▶ PROBLEM TO WORK ON
Look through the records below, and copy out every line that holds the string "video".

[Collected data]
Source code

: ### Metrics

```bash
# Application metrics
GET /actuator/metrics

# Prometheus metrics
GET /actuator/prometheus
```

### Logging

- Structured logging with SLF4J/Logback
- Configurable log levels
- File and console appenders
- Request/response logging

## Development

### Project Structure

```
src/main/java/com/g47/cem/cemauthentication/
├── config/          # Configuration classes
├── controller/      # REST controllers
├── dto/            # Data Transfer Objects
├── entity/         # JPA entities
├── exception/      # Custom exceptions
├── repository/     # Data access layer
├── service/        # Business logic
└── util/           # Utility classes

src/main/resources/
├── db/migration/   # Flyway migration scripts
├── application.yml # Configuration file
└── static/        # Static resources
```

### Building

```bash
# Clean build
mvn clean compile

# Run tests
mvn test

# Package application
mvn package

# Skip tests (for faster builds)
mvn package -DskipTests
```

--

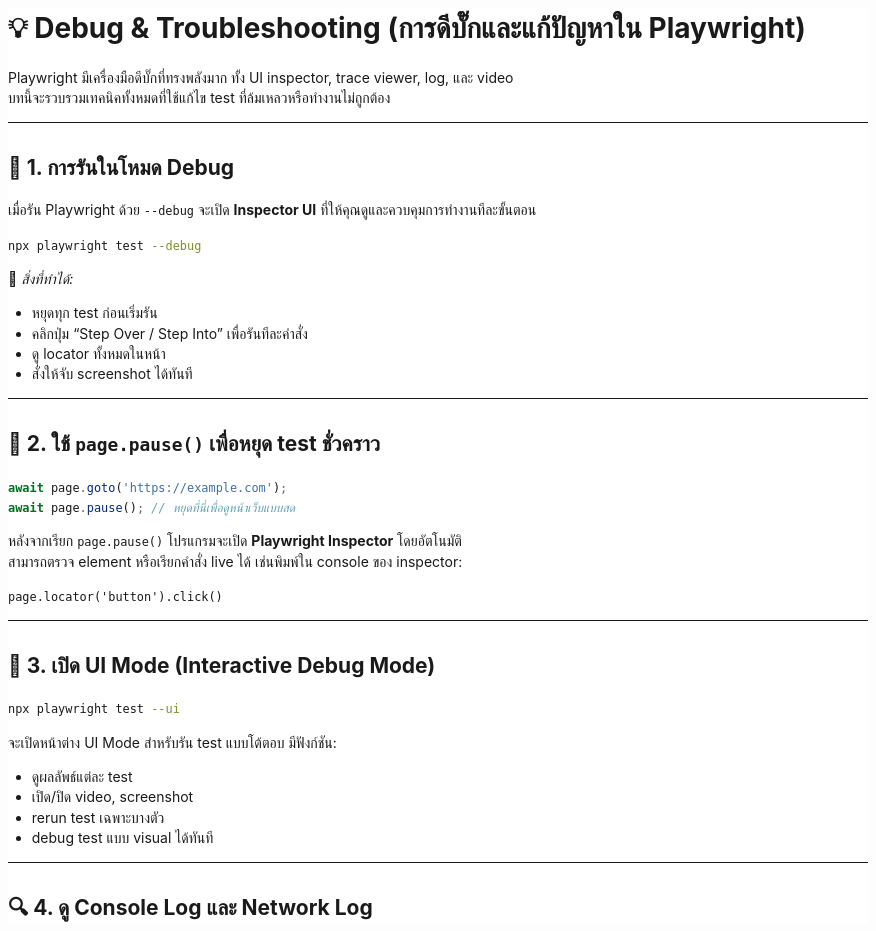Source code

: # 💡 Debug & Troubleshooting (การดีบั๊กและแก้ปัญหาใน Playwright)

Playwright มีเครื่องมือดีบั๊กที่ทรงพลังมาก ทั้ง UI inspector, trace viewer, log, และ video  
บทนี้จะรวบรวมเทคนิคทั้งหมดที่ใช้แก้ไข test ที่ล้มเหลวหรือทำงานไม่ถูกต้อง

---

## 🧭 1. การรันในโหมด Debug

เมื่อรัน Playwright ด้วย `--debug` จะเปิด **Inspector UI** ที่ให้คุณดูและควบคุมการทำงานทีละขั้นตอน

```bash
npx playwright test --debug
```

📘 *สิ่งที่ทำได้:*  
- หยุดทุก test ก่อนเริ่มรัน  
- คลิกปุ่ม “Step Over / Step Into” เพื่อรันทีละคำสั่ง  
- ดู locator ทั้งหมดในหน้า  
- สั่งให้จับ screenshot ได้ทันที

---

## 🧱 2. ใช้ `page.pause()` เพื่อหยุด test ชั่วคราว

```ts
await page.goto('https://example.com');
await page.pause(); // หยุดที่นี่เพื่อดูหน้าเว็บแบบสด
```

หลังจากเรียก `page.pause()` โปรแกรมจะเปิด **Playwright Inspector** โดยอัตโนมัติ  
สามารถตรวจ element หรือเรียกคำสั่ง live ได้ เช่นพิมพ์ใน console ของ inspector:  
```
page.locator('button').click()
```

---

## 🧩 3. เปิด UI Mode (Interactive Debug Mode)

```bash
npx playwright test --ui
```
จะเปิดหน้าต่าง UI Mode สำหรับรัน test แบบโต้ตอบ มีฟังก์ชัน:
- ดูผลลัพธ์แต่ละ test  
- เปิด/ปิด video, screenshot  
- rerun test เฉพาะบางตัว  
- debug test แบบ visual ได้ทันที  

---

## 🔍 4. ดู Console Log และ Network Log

▶ ANSWER TO THIS PROBLEM
Playwright มีเครื่องมือดีบั๊กที่ทรงพลังมาก ทั้ง UI inspector, trace viewer, log, และ video  
- เปิด/ปิด video, screenshot  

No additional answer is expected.